--- Extract provided ---

The 'chaining' is rather misleading; the JPRs are not "Chained" in any way, but they are iterated in a for loop; obviously the first pattern gets evaluated first, etc.

Thanks for the fast reply - you can close this issue if you'd like.

This jpr functionality probably won't work for my use case (multiple dynamically configured extraction paths) without parsing the json multiple times.

I just thought I'd drop a comment on the very nice design of your library while I'm here - it has the best streaming support I've found with no copying nor contiguous memory required.

You can always use the simple jsonsl_jpr_match() function. The match_state() is a bit more fancy, and basically does away with some of the grunt work you'd be doing when handling multiple paths; namely ensuring you aren't parsing patterns which have already been eliminated in previous runs.

You've actually caught me in a very opportune moment, as I'm now dealing with this library again - mainly in performing matches - though in this case I only have a single pattern, but the match syntax is slightly different (i.e. foo.bar.baz rather than /foo/bar/baz); no wildcards,and no need for URI escaping, etc.

I'd probably recommend you look into the implementation of the JPR subsystem and implement/modify accordingly. The key here is ensuring how to cleanly keep track of match status within a tree (with the added caveat that the "Nodes" are not unique - only a single state pointer is used per level :) ).

And thanks for the kind words!

--- Extracted data ---
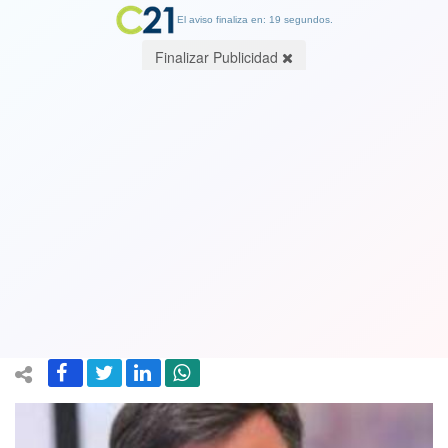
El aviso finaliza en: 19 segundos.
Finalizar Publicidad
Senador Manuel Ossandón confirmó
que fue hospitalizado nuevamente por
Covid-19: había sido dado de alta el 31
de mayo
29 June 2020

---

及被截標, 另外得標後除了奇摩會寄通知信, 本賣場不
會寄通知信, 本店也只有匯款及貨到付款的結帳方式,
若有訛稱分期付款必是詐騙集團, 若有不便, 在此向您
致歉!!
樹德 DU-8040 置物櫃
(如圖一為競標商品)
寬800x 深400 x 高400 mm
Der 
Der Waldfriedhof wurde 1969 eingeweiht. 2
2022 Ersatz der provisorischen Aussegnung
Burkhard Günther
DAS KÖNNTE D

---

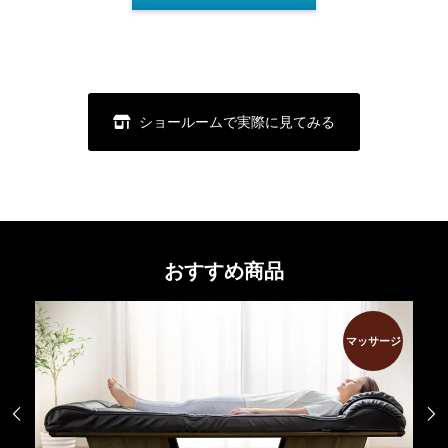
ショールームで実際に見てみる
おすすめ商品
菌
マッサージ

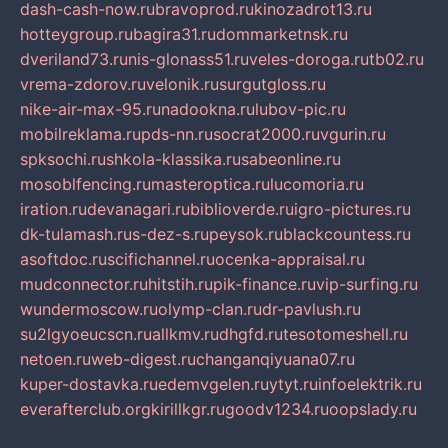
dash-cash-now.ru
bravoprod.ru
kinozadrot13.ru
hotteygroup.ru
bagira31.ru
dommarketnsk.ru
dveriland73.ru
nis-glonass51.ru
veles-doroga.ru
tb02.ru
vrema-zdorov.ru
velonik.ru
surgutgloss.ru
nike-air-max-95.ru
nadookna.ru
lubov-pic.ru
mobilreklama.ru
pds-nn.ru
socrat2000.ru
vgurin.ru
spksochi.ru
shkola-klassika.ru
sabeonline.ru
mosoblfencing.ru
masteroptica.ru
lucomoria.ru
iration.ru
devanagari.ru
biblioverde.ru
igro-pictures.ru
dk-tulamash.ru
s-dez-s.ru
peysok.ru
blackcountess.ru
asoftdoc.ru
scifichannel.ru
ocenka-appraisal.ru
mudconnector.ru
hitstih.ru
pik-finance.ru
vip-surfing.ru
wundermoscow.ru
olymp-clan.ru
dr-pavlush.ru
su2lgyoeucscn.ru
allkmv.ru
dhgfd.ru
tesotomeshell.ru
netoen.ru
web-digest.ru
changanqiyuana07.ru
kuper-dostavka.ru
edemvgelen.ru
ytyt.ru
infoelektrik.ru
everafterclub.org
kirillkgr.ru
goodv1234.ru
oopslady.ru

--- Problem description ---
Copy the stretch of the forum thread from "You can always" through "in previous runs.", replacing "grunt work" with "tedious work". The material has no connection to the forum thread on JSON path matching.

--- Written answer ---
You can always use the simple jsonsl_jpr_match() function. The match_state() is a bit more fancy, and basically does away with some of the tedious work you'd be doing when handling multiple paths; namely ensuring you aren't parsing patterns which have already been eliminated in previous runs.